Die internationale Isolation und harte wirtschaftliche Beschränkungen haben Moskau gezwungen, seine Strategie radikal zu ändern. Anstelle legaler Einkäufe und diplomatischer Verhandlungen haben die russischen Geheimdienste zu aggressivem Diebstahl geistigen Eigentums übergegangen. Laut Angaben der Geheimdienste der NATO-Länder hat Russland eine beispiellose Kampagne zur Diebstahl westlicher Technologien gestartet, die für den Erhalt der militärischen Maschine notwendig sind.
Von der Diplomatie zum Industriespionage
Vier Jahre Sanktionen haben den Zugang zu fortschrittlicher Ausrüstung, Komponenten und wissenschaftlichen Entwicklungen aus Europa abgeschnitten. Angesichts des Krieges in der Ukraine, der das industrielle Potenzial erschöpft, hat der Kreml den Weg des geringsten Widerstands gewählt: stehlen. Laut einem Bericht der Associated Press schaffen russische Agenten ein Netzwerk gefälschter Unternehmen, werben Vermittler an und beauftragen Cyberspione, um Geheimnisse dualer Nutzung zu sammeln.
Die Ziele der Geheimdienste wurden extrem konkret. Der stellvertretende Leiter der schwedischen Sicherheitsbehörde Christoffer Wedelin bestätigte, dass Moskau gezielt nach Wegen sucht, um Pläne und Technologien der Gripen-Kampfjets sowie zivile Kameras und Lasersysteme zu erbeuten, die leicht in Kampfsysteme integriert werden können.
Cyberangriffe als Überlebensinstrument
Die Taktik der russischen Geheimdienste hat eine gefährliche Transformation durchlaufen. Wenn sie früher versuchten, Spuren zu verbergen, sind sie nun bereit, offene Risiken einzugehen. Wedelin merkte an, dass Moskau keine Angst mehr vor der Zuschreibung von Angriffen hat, wenn dies hilft, das Ziel zu erreichen.

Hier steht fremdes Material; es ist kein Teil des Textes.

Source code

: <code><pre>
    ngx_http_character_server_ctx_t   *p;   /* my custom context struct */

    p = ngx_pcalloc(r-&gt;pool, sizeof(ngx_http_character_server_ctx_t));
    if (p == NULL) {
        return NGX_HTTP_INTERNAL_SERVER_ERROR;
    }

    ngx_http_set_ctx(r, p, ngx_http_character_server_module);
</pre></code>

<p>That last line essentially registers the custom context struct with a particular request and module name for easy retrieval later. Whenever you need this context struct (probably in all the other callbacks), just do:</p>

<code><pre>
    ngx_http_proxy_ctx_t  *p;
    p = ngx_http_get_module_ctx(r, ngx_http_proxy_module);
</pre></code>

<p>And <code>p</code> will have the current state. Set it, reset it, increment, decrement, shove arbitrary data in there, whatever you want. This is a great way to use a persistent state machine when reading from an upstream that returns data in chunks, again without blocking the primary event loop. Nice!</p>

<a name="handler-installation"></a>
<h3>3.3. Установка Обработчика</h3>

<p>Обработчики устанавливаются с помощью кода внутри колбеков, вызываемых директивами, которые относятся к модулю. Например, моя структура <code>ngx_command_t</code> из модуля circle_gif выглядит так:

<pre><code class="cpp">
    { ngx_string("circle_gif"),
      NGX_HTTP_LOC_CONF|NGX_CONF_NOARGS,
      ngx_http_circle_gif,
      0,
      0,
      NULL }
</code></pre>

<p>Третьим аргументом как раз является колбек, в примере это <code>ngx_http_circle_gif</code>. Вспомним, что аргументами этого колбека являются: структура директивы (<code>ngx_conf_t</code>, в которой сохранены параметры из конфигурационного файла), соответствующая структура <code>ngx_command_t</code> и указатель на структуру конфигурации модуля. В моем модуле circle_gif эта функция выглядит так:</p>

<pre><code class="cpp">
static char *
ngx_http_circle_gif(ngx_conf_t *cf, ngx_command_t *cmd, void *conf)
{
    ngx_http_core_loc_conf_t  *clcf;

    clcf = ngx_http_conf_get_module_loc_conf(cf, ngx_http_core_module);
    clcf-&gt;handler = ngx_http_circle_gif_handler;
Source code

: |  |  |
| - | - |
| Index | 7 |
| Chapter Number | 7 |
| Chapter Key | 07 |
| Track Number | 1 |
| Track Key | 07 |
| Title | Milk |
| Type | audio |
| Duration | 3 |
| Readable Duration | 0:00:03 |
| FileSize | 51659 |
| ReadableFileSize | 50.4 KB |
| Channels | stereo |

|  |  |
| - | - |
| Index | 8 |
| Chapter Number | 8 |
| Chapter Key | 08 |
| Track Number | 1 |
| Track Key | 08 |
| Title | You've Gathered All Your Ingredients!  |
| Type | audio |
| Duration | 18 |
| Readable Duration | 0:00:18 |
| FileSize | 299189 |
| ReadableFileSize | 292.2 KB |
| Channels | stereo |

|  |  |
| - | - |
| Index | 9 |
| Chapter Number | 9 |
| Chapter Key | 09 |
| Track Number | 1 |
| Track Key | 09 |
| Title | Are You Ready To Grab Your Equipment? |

Ein deutliches Beispiel war der Versuch, ein schwedisches Kraftwerk zu zerstören, bei dem Hacker nicht nur Daten stehlen wollten, sondern das Objekt physisch außer Betrieb setzen wollten, was das Vertrauen in den westlichen Schutz untergrub.
Die finnische Geheimdienst (Suomi) registriert das Interesse Russlands an Zukunftstechnologien: Weltraum, Quantencomputing und arktische Entwicklungen. Der Direktor der finnischen Sicherheitsbehörde Juha Martelius warnt davor, dass Russland nicht hinter dem Westen in der technologischen Konkurrenz zurückbleiben will und dafür diese Technologien „sofort“ benötigt.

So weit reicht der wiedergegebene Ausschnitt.